Sunday, December 9, 2018

Ennio Morricone's Moscow Farewell (from Mosca Addio) - A Brief Music Insight



I first listened to this piece of music in the late 90s as part of some compilation music CD. Didn't think much of it. Came back to it a year later. Didn't think much of it. Came back to it a while later. It struck a chord then. It made me wonder. Could it have been composed for a love scene? Imagination took hold. Two people who meet in a bar go to his place. Or her place. There is no hesitation. No awkwardness. No wasted chit chat. All that was already done. They know what they want. They have done it before. They start making love. More gentle than rough. Like it was something more than the sex that they both needed this time. Vulnerabilities abound. They are noticed. And accepted. The rest of the city starts to switch off. It starts snowing. Probably the next morning, the roads will be full of the brown stuff on the sidewalks and snarling rush hour traffic and office worker bees clamoring in and out of their favorite coffee shops. But the lovers are not thinking of those things now. They are experiencing a different world.

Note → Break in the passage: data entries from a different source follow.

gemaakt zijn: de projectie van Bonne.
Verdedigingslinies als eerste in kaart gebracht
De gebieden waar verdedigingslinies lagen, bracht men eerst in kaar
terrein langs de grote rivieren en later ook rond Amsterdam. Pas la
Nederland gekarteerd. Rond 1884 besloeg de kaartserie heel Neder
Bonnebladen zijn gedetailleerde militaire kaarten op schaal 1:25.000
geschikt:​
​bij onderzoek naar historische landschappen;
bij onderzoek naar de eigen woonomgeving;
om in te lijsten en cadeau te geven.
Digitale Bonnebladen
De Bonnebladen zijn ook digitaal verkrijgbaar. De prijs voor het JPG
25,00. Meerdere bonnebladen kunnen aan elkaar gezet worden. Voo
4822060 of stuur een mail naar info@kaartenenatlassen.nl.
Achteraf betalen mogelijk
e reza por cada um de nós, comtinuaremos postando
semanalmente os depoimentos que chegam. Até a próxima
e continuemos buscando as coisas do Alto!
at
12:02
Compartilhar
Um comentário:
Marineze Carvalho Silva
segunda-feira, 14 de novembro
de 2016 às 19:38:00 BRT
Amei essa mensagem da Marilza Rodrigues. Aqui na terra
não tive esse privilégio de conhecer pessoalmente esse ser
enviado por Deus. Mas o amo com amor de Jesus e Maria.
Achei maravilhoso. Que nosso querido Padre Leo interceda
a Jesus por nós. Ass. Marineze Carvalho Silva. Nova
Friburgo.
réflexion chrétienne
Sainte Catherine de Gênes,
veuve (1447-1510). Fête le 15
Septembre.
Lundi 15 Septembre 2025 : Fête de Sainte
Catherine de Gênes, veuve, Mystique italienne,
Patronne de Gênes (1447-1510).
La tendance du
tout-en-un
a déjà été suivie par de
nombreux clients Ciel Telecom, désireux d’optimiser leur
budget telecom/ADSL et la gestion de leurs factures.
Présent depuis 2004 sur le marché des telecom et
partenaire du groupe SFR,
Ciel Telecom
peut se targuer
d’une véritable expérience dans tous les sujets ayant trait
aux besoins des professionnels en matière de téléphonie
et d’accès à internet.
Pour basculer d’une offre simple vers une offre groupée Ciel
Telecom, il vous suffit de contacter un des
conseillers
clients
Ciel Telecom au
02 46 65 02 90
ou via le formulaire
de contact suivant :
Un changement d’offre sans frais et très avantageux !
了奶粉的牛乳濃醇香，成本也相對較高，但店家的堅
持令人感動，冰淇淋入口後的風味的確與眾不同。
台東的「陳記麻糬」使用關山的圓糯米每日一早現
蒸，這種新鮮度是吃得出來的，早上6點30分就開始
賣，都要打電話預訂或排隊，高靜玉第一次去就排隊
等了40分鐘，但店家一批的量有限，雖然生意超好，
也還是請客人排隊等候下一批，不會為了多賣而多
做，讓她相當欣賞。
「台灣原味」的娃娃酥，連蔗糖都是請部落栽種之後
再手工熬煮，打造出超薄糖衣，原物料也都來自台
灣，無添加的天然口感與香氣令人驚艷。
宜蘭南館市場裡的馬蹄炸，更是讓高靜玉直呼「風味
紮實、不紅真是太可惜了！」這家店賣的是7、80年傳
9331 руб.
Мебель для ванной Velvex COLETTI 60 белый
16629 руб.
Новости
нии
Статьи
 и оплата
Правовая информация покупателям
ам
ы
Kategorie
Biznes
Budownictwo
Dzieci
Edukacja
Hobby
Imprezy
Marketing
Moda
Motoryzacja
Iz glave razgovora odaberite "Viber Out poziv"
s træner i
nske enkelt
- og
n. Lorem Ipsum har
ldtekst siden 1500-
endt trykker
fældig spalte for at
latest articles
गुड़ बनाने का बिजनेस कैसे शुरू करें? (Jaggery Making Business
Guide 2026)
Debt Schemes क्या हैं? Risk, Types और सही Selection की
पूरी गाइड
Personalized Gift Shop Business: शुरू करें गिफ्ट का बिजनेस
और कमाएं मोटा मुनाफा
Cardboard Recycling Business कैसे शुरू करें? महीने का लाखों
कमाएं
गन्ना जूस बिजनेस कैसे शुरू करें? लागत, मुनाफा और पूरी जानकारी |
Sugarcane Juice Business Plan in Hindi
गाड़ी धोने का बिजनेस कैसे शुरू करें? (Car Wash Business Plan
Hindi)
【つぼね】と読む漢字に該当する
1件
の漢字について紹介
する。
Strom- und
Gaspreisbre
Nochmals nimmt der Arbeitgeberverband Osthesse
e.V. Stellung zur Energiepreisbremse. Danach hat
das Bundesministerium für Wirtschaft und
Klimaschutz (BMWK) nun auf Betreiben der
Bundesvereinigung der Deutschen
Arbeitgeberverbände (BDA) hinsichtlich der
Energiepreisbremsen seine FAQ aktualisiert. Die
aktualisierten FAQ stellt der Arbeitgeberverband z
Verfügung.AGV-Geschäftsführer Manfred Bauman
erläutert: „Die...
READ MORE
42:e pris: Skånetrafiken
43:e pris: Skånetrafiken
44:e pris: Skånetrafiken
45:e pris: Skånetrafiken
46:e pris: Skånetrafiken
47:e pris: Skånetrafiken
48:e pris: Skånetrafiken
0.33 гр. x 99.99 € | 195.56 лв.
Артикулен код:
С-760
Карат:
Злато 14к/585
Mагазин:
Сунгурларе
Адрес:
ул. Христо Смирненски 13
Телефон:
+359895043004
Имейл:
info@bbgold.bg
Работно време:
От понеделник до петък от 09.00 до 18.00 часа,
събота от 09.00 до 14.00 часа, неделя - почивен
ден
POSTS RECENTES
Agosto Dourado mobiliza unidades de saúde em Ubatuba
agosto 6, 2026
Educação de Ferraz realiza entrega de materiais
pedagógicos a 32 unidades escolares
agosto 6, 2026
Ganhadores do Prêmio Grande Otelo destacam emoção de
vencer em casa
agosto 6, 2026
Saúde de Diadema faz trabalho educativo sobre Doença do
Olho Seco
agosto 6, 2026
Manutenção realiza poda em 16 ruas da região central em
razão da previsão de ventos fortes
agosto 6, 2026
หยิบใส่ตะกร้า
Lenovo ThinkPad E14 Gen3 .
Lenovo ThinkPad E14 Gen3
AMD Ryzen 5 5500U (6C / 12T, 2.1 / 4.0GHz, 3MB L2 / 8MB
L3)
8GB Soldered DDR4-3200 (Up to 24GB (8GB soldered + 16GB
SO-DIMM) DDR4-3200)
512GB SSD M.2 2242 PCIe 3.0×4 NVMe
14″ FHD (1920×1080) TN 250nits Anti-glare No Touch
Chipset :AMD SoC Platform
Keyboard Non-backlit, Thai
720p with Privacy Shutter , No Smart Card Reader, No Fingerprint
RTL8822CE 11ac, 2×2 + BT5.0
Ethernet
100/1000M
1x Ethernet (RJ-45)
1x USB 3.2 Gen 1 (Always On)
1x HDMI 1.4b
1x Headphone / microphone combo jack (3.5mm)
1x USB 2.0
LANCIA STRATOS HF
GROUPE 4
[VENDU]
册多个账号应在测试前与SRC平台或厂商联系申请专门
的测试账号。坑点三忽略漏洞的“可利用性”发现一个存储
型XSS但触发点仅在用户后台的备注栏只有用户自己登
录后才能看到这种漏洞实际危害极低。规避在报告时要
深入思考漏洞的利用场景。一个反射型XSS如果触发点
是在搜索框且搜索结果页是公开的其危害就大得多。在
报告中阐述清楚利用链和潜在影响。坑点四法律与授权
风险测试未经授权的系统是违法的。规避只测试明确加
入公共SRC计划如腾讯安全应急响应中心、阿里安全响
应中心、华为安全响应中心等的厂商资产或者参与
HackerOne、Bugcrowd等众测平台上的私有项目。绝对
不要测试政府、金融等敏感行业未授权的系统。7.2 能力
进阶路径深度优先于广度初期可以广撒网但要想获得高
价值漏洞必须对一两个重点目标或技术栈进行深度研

Well, I just found this music on YouTube. So much for imagination. Turns out to be an Italian movie with a Russian theme. It looks like this music might have been played during the climax. Different kind of climax than what I had had in mind for twenty years. I am not familiar with Italian cinema. So an Italian movie about Russia is an odd combination for me. Like the guitar and the sax in the music itself. Maybe there is more to Italy than soccer and the Tuscan sun and Professor Langdon running around. Rome in her heyday. The premise of the movie is intriguing enough that I don't want to watch it. Lest it ruin my impression of the music. And the music itself is as fresh as when I first heard it twenty years ago. There are only a few instruments involved. Its minimalist music at its best. Full of clarity. Like a lone blue flower against a black background. The only other composer who could have rivaled Ennio Morricone on this back in the day would have been Jerry Goldsmith. Maybe Alan Silvestri on a good day. Today, it would be Hans Zimmer. Any day. This is not music for the headphones. As that indicates physical presence in a distracting environment. Like in a green line train. This is music meant to fill a living room. This requires tower speakers. And a center channel speaker. Tiny and humongous living rooms. With the cat in its own world. Doesn't matter. It may all be too melancholic for most people in the end.